If there is any contamination, do not use the corresponding numbered tank inoculated with bacteria for further downstream assays. Next, separate roots from the bacterial suspension by lifting the mesh plate. If using roots for subsequent analyses, cut the roots, quickly rinse them in double distilled water, and dry on sterilized filter paper.
If using leaf or other tissue, cut off the tissue. For plant transcript analysis, the roots or shoots should be immediately deposited into liquid nitrogen. For bacterial transcript analysis, transfer 1.5 milliliters of the culture from the co-cultivation tank and pellet the cells by centrifugation.
Following an appropriate co-cultivation, use sterile scissors to separate individual secondary roots, the side branches of the main root. Next, rinse the roots in double distilled water to remove loosely bound material. Submerge each root in 30 microliters of water on a microscope slide, and cover it with a glass cover slip.
Seal the edges of the coverslip with nail polish to protect the roots from dehydration. Then visualize the attachment of A tumefacians to A thaliana roots by fluorescence microscopy. After an appropriate co-cultivation, separate the plants from the hydroponic medium.

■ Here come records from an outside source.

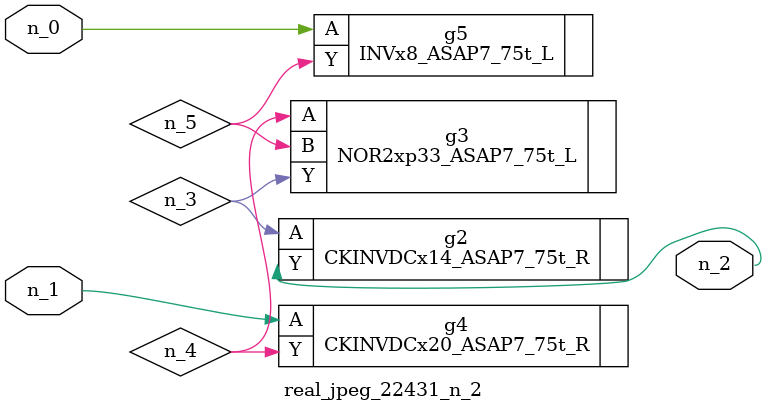
<source format=v>
module real_jpeg_22431_n_2 (n_1, n_0, n_2);

input n_1;
input n_0;

output n_2;

wire n_5;
wire n_4;
wire n_3;

INVx8_ASAP7_75t_L g5 ( 
.A(n_0),
.Y(n_5)
);

CKINVDCx20_ASAP7_75t_R g4 ( 
.A(n_1),
.Y(n_4)
);

CKINVDCx14_ASAP7_75t_R g2 ( 
.A(n_3),
.Y(n_2)
);

NOR2xp33_ASAP7_75t_L g3 ( 
.A(n_4),
.B(n_5),
.Y(n_3)
);


endmodule
</source>
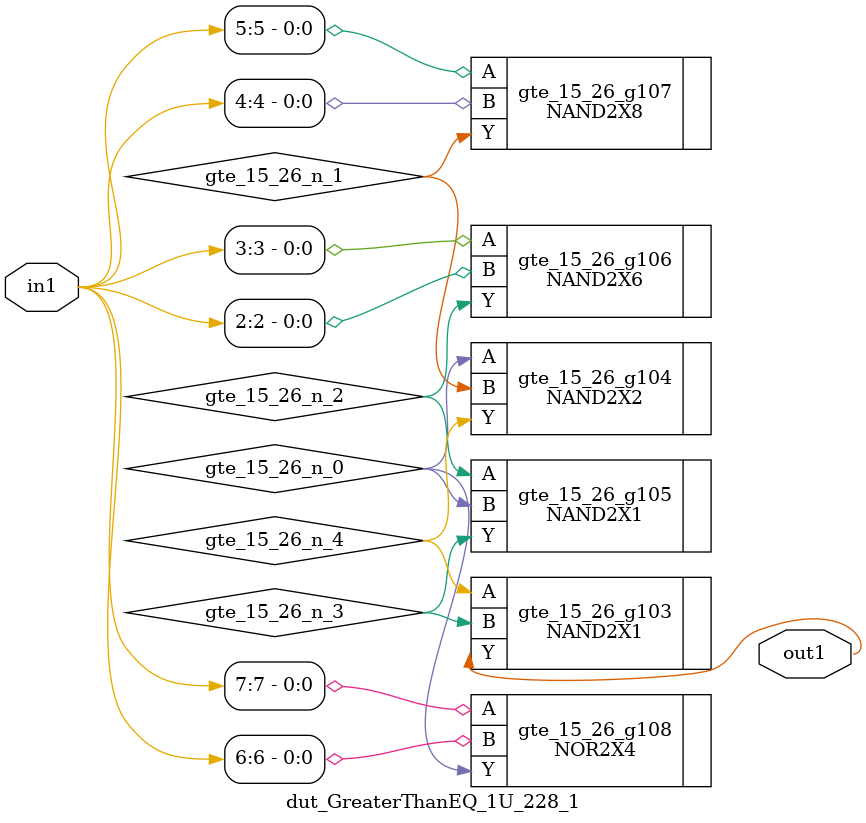
<source format=v>
`timescale 1ps / 1ps


module dut_GreaterThanEQ_1U_228_1(in1, out1);
  input [7:0] in1;
  output out1;
  wire [7:0] in1;
  wire out1;
  wire gte_15_26_n_0, gte_15_26_n_1, gte_15_26_n_2, gte_15_26_n_3,
       gte_15_26_n_4;
  NAND2X1 gte_15_26_g103(.A (gte_15_26_n_4), .B (gte_15_26_n_3), .Y
       (out1));
  NAND2X2 gte_15_26_g104(.A (gte_15_26_n_0), .B (gte_15_26_n_1), .Y
       (gte_15_26_n_4));
  NAND2X1 gte_15_26_g105(.A (gte_15_26_n_2), .B (gte_15_26_n_0), .Y
       (gte_15_26_n_3));
  NAND2X6 gte_15_26_g106(.A (in1[3]), .B (in1[2]), .Y (gte_15_26_n_2));
  NAND2X8 gte_15_26_g107(.A (in1[5]), .B (in1[4]), .Y (gte_15_26_n_1));
  NOR2X4 gte_15_26_g108(.A (in1[7]), .B (in1[6]), .Y (gte_15_26_n_0));
endmodule



</source>
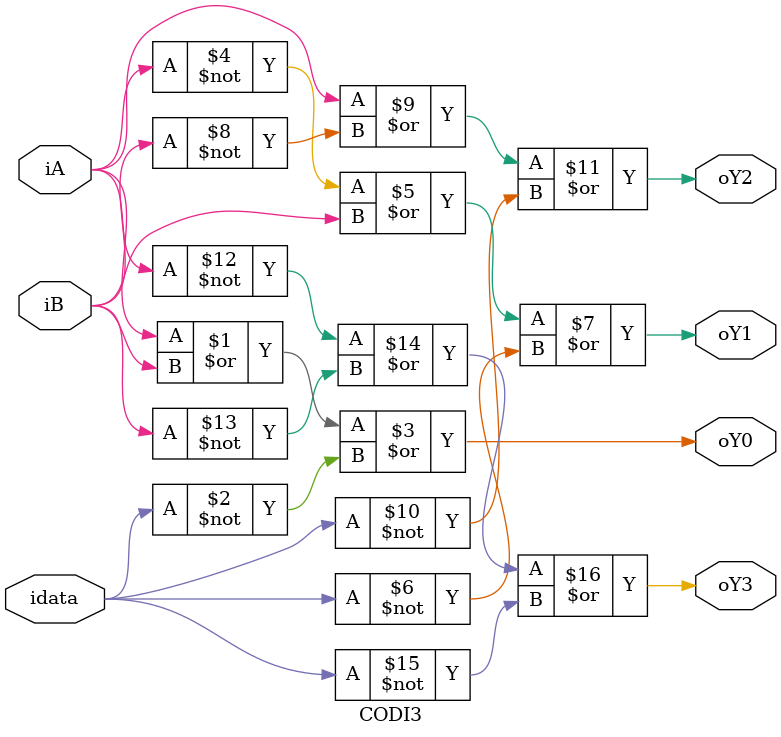
<source format=v>
module CODI3(
       input iA,
		 input iB,
		 input idata, 
		 output oY0,
		 output oY1,
		 output oY2,
		 output oY3
		 );
		 
assign oY0=(iA|iB|~idata);
assign oY1=(~iA|iB|~idata);
assign oY2=(iA|~iB|~idata);
assign oY3=(~iA|~iB|~idata);


endmodule 
</source>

Sterilize the 18 milliliters of hydroponic medium by passing it through a 0.2 micron pore filter into 50 milliliter conical tubes. Freeze the samples at 80 degrees Celsius overnight. The following day, loosen the caps on the 50 milliliter conical tubes and place them in a freeze drying machine for 36 hours.
Finally, proceed to store or process the samples for HPLC analysis and compound detection. Without artificially supplied nutrients, A tumefacians c58 grew in the co-cultivation system. By contrast, essentially no bacterial growth was observed in the control culture without A thaliana.
The hydroponic co-cultivation systems can be used to study the attachment of bacteria to the root structure as seen in this microscopic visualization, where PCherry red flourescence-labeled bacteria were localized to the plant root structure with a typical rock-like or filamenta shape. Gene expression profiles of both plant posts and interacting microbes can be ascertained via QRTPCR. After eight hours of co-cultivation, eight tumefacians cells revealed up regulation of expression of virulence genes.
At the same time, roots of A thaliana revealed differential gene expression in response to co-cultivation. After 72 hours of co-cultivation, 35 compounds were enhanced and 76 compounds were decreased in the secretome of inoculated plants compared to the control. This technique paves the way for researchers to study plant-microbe interactions and explore the reciprocal responses between plant and microbe or microbe biome partners, or plant responses to abiotic factors in a simple set-up that closely mimics the natural environment.
After watching this with you, we hope you are able to set up a plant microbial co-cultivation system in hydroponics to study molecular plants, microbial interactions and the signaling responses in a more natural and manageable environment.